The fact is, Kennedy was walking a pretty thin line here. He had just botched the Bay of Pigs invasion and three of his officials had to resign over the failure. The best information we have today, is that his administration was planning the invasion to a depth of detail he was still dodging at the time of this speech, and at the same time he was tut-tutting the press for being too diligent in exploring the matter that was an embarrassment to him. But he also wanted to extoll the virtues of leaders in democratic societies welcoming criticism of their errors…and exploration of what those errors may be.

But genuinely welcoming such inspection? Really? History doesn’t support this.

And here it is 45 years later, the speech is hauled out and put on YouTube — just carefully cherry-picked pieces of it, though — to make the current presidency look bad. Yet in the final analysis, what JFK had to say about the communists, is fundamentally no different from what GWB has to say about the Islamo-fascists. It’s exactly the same argument. Our enemy is “monolithic” in all the ways that matter; our enemy is controlled, and therefore has a cosmetic advantage over our own society, which is free; we will ultimately prevail because our society works in greater harmony with the human spirit; but victory is only possible if we respect transparency and, at the same time, national security.
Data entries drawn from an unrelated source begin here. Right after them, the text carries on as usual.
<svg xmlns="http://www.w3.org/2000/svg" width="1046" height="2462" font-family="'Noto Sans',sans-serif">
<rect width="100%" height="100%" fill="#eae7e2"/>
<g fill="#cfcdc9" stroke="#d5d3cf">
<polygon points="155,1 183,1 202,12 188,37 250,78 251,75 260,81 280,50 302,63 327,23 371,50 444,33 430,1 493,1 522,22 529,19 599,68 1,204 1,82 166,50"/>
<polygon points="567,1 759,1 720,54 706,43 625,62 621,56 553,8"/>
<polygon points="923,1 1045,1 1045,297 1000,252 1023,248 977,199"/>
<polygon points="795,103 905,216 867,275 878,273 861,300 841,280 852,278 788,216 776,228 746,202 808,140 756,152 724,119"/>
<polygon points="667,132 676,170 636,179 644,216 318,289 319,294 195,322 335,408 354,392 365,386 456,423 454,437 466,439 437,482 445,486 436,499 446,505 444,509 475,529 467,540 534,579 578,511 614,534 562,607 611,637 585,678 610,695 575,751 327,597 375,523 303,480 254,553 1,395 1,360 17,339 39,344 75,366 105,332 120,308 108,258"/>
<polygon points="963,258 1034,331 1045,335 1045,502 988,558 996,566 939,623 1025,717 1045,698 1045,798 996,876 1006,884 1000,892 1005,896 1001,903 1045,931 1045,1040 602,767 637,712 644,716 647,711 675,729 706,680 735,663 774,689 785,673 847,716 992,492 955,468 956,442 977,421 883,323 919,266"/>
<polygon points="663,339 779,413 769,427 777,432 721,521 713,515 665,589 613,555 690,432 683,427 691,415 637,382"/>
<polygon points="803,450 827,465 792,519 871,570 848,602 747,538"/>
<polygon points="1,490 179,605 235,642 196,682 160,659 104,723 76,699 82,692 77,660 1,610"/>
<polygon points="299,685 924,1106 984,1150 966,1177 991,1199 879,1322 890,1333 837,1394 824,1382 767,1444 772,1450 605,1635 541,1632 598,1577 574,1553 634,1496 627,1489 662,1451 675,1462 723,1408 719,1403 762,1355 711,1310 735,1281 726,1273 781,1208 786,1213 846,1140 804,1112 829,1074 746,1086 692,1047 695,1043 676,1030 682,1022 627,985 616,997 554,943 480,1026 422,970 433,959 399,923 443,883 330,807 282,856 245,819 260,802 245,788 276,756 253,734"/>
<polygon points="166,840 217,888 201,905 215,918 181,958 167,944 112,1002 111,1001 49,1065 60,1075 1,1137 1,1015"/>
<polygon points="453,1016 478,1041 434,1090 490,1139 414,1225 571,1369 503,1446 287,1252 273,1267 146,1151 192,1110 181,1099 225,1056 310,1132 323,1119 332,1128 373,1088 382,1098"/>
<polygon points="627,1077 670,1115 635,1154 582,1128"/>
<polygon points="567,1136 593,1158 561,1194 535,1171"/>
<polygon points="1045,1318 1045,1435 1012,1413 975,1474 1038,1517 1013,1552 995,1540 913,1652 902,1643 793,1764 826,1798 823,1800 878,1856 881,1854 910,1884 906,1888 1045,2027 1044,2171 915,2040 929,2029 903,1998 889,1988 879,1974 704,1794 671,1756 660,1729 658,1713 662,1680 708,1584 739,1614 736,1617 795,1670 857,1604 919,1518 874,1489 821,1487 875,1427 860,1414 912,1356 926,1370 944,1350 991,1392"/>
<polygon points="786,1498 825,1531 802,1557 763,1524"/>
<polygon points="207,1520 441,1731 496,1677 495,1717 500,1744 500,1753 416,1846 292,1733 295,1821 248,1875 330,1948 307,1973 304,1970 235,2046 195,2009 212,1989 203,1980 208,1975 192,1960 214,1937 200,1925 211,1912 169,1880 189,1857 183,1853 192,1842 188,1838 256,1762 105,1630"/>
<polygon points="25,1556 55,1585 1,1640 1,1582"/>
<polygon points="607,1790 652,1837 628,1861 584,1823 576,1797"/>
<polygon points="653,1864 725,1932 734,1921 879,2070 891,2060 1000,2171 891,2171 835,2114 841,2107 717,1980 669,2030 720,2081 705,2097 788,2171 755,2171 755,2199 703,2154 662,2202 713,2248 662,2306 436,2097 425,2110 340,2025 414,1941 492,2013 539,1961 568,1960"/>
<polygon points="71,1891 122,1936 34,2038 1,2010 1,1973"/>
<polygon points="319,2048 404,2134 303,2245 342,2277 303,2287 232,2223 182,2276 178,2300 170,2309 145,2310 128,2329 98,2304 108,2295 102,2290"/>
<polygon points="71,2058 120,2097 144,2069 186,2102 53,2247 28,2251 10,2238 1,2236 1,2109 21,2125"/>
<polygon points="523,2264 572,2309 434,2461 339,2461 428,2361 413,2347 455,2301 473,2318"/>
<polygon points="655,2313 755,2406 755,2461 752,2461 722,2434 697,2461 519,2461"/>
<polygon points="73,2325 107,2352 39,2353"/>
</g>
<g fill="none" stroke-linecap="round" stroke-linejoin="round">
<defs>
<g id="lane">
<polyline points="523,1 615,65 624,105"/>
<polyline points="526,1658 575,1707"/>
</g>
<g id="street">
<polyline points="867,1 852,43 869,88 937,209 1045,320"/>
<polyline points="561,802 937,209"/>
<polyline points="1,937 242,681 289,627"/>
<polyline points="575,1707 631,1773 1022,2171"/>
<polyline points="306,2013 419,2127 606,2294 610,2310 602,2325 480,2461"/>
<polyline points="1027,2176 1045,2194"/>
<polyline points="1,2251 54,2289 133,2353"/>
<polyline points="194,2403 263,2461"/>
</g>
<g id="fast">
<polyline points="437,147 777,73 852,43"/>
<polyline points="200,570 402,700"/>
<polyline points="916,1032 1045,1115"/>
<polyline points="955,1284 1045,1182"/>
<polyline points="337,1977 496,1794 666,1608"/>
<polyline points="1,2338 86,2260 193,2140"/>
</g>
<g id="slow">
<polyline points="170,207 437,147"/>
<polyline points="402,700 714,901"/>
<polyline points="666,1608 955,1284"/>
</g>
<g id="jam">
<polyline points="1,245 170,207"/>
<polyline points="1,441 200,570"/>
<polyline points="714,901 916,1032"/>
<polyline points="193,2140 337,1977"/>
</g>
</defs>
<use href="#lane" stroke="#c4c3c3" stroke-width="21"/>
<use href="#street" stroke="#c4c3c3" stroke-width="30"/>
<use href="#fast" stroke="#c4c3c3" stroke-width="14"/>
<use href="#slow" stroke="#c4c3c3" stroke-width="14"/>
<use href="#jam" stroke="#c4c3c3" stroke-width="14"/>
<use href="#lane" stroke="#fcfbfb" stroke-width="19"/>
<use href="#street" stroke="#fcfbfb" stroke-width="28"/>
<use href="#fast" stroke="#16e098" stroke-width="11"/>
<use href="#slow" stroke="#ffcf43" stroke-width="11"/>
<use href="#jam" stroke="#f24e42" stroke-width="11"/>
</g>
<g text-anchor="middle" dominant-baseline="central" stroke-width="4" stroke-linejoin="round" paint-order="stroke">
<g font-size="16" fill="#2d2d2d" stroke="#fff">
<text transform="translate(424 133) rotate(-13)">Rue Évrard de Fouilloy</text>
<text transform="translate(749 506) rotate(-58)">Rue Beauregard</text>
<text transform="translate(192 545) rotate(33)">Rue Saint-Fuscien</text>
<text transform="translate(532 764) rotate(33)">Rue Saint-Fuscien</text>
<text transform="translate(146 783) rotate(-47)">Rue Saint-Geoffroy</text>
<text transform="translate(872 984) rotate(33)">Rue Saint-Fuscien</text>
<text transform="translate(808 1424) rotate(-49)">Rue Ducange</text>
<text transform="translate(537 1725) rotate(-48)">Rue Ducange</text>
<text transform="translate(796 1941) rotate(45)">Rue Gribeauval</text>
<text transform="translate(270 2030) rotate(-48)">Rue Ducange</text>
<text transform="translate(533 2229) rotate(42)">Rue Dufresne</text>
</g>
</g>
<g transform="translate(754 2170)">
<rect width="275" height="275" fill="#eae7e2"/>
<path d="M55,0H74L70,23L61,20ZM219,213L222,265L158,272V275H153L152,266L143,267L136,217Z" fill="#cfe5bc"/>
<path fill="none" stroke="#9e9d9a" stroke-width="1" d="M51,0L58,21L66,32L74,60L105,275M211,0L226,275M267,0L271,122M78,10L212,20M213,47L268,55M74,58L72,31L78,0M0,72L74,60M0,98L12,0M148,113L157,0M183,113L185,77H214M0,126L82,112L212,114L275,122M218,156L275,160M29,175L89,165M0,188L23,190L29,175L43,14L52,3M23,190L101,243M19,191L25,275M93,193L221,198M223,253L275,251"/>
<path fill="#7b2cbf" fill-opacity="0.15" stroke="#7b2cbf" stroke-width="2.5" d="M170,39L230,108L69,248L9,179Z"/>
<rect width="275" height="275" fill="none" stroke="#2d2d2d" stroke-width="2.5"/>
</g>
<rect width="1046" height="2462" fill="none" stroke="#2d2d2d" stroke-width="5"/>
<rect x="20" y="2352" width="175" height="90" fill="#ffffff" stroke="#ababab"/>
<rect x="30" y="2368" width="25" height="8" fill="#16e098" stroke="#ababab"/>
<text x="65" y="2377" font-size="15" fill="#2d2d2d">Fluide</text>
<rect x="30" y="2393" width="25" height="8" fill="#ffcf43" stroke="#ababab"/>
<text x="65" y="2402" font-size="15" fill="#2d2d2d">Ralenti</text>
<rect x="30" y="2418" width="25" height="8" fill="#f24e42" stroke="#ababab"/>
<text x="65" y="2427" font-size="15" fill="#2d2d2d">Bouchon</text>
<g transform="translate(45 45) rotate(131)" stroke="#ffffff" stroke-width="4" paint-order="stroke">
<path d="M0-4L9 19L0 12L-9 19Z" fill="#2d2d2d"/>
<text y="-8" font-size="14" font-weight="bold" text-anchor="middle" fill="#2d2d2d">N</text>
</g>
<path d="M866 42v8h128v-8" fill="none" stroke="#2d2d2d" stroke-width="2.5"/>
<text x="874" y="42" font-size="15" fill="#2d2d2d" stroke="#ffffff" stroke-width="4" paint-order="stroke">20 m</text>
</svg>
Neither President, when you parse the words all the way down, is supporting an idea that transparency should be absolute. The 35th and the 43rd have it in common that they’d like to keep some things under wraps.

And the secrecy carefully embraced by the Bay State President, as it relates to the matter he was addressing in his speech, was needed to protect his image and not to protect national security. Is the same true of our current President? Time will tell. Meanwhile, the clip is just so much bull. The words are correct. To suppose Kennedy would approve of the way it is shown, depends on how sincere, and intellectually honest, our former President would want to be. He had no standing to criticize our government as it operates today. Not as far as the secrecy-vs.-transparency issue.

What’s sad is people take this kind of thing at face value. There’s actually a frame in the movie that says “GOOGLE MUTHAFUCKA, DO YA USE IT??” And if you really do use it, before you find something that embarrasses the White House, you find other things that embarrass the video…so the author of the clip better hope the answer is “no.” But in most cases, that’s the correct answer. People see images, they presume the Government is out to get ’em with every little thing it does, they find a couple quotes by Thomas Paine telling them this is what they’re supposed to be thinking, and they then labor under the belief that they must have noodled this through with some good mind-sweat, spent some good mental elbow-grease on it. All they’ve done is watch a five-minute video and believed every word in it without question.

And then if/when a Democrat takes the White House, they’ll stop being suspicious. They won’t outwardly admit that’s the process…but they’ll drop the “Big Brother’s Out To Get Me” act for forty-eight to ninety-six months straight. You won’t hear a peep out of ’em about it.

And then they’ll watch a made-for-TV movie about the Kennedy family, watch a few scenes with touch-football, Jackie in her pillbox hat, Bobbie courageously mouthing off at J. Edgar, and they’ll think they’ve become authorities on “Camelot.” Oh, I do hope people are better informed than that…before receding again into the world of Starbuck’s and Blockbuster and Krispy Kreme. I hope so. I doubt it.